Si los celulares ya habían empezado a cambiar los rituales de socialización, el estallido de las redes sociales terminó por transformarlos completamente. Y la combinación de ambos es, sencillamente, una revolución.
Los padres de ahora no tienen ni idea de todas las posibilidades que se les presentan a sus hijos gracias a la tecnología. No hay necesidad de referenciar a modas que aún no se masifican por aquí, como Tinder o Snapchat. Basta con recordar algo sencillo: las aplicaciones de los celulares no tienen historial, como la web. Si un mensaje se borra de WhatsApp o del Facebook, incluso si un padre accede al celular de su hijo, no tiene forma de saber qué se dijo por allí.
La vida privada de los chicos puede ser cada vez más privada hasta tal punto que puede convertirse en paralela. Anteayer, la hija de un amigo no volvió del colegio. Los padres, entonces, descubrieron dos cosas: la primera, que su hija tenía cuatro cuentas de Facebook (en dos de ellas aparece con un novio que jamás habían visto). Lo segundo, que la chica estaba involucrada en una red de “eventos juveniles por las tardes”: fiestas para adolescentes, los sábados en la tarde.

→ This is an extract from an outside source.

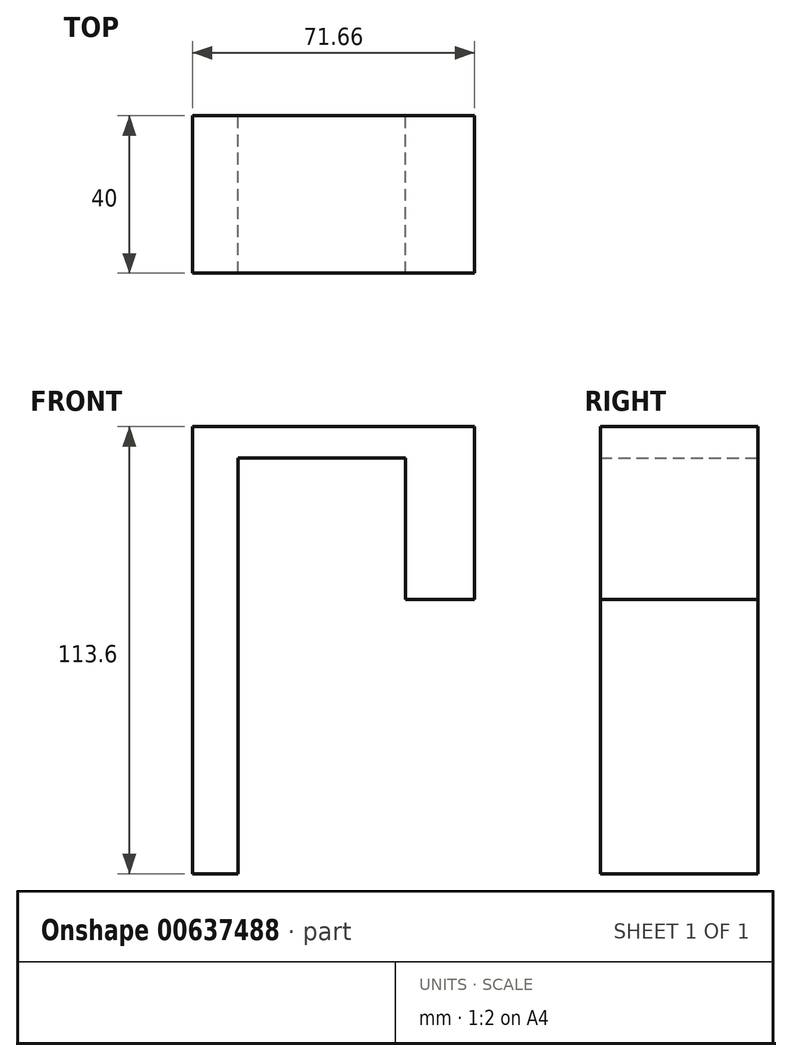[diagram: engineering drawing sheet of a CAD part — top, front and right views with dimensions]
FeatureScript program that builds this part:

Funcionan exclusivamente por Facebook, donde se generan los contactos que entregan pulseras que sirven como pases. Los chicos tienen que vender esas pulseras a otros chicos que, a su vez, tienen que venderlas. Como una especie de esquema piramidal. La hija de mi amigo nunca había acudido a esas fiestas pero eso no importa: no hay necesidad. La fiesta física es sólo una parte de la experiencia; el resto, ocurre en las redes.
Mi amigo, de treintaipocos, no es un inmigrante digital. No es un padre que con las justas sabe prender la computadora y se dedica a mandar powerpoints todo el día. Es, de hecho, todo lo contrario: una de las personas que más saben de los fenómenos sociales en Internet. Y, sin embargo, se encuentra en esta horrible situación.
Hay formas de monitorear todo lo que hacen tus hijos. En Windows 8 vienen controles embebidos con usuarios de niños que sirven para monitorear lo que hacen, todo el rato. Incluso se puede sincronizar con una tablet que use Windows para autorizar hasta las apps que usan. Esto puede ser útil. Pero no lo es todo.
“La respuesta no es tecnológica, sino básicamente social”, terquea Roberto Bustamante, investigador de nueve tecnologías en la Universidad Ruiz de Montoya. “No se trata de que los padres censuren, porque al final los chicos van a darles la vuelta con una nueva aplicación o una nueva moda, sino que se establezca una relación de confianza”.
Esto es mucho más fácil de decir que de hacer, por supuesto. Los niños y adolescentes tienen la posibilidad de construir sus vidas completamente al margen de la de sus padres. Ellos son la primera generación que puede hacerlo. Al igual que sus padres, ellos tampoco tienen de quién aprender. Será duro, también, para ellos. Hay pocas situaciones menos envidiables que la de ser padres de adolescentes en estos tiempos.